### [Your task]
Repeat everything in the data exactly except images.

[Source records Boundary: Start]

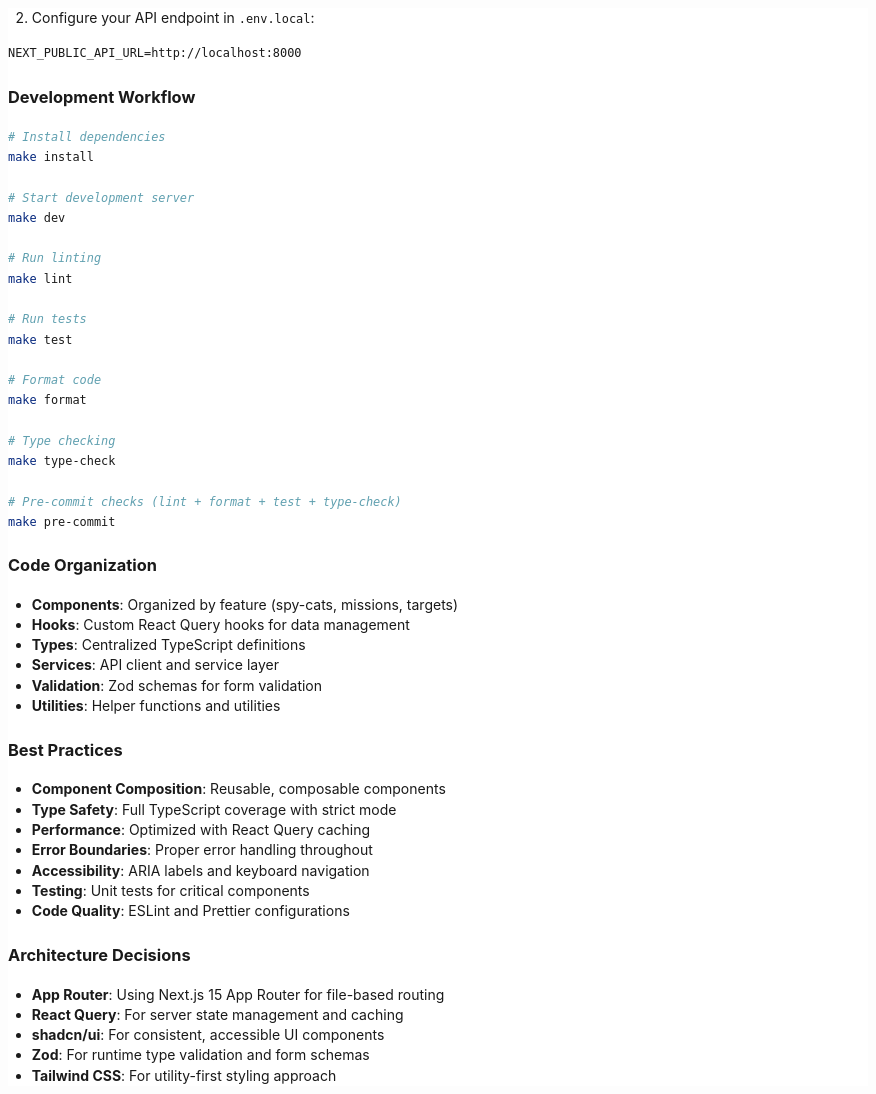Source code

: 2. Configure your API endpoint in `.env.local`:
```env
NEXT_PUBLIC_API_URL=http://localhost:8000
```

### Development Workflow

```bash
# Install dependencies
make install

# Start development server
make dev

# Run linting
make lint

# Run tests
make test

# Format code
make format

# Type checking
make type-check

# Pre-commit checks (lint + format + test + type-check)
make pre-commit
```

### Code Organization

- **Components**: Organized by feature (spy-cats, missions, targets)
- **Hooks**: Custom React Query hooks for data management
- **Types**: Centralized TypeScript definitions
- **Services**: API client and service layer
- **Validation**: Zod schemas for form validation
- **Utilities**: Helper functions and utilities

### Best Practices

- **Component Composition**: Reusable, composable components
- **Type Safety**: Full TypeScript coverage with strict mode
- **Performance**: Optimized with React Query caching
- **Error Boundaries**: Proper error handling throughout
- **Accessibility**: ARIA labels and keyboard navigation
- **Testing**: Unit tests for critical components
- **Code Quality**: ESLint and Prettier configurations

### Architecture Decisions

- **App Router**: Using Next.js 15 App Router for file-based routing
- **React Query**: For server state management and caching
- **shadcn/ui**: For consistent, accessible UI components
- **Zod**: For runtime type validation and form schemas
- **Tailwind CSS**: For utility-first styling approach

[Source records Boundary: End]

### [Answer to this exercise]
Source code

: 2. Configure your API endpoint in `.env.local`:
```env
NEXT_PUBLIC_API_URL=http://localhost:8000
```

### Development Workflow

```bash
# Install dependencies
make install

# Start development server
make dev

# Run linting
make lint

# Run tests
make test

# Format code
make format

# Type checking
make type-check

# Pre-commit checks (lint + format + test + type-check)
make pre-commit
```

### Code Organization

- **Components**: Organized by feature (spy-cats, missions, targets)
- **Hooks**: Custom React Query hooks for data management
- **Types**: Centralized TypeScript definitions
- **Services**: API client and service layer
- **Validation**: Zod schemas for form validation
- **Utilities**: Helper functions and utilities

### Best Practices

- **Component Composition**: Reusable, composable components
- **Type Safety**: Full TypeScript coverage with strict mode
- **Performance**: Optimized with React Query caching
- **Error Boundaries**: Proper error handling throughout
- **Accessibility**: ARIA labels and keyboard navigation
- **Testing**: Unit tests for critical components
- **Code Quality**: ESLint and Prettier configurations

### Architecture Decisions

- **App Router**: Using Next.js 15 App Router for file-based routing
- **React Query**: For server state management and caching
- **shadcn/ui**: For consistent, accessible UI components
- **Zod**: For runtime type validation and form schemas
- **Tailwind CSS**: For utility-first styling approach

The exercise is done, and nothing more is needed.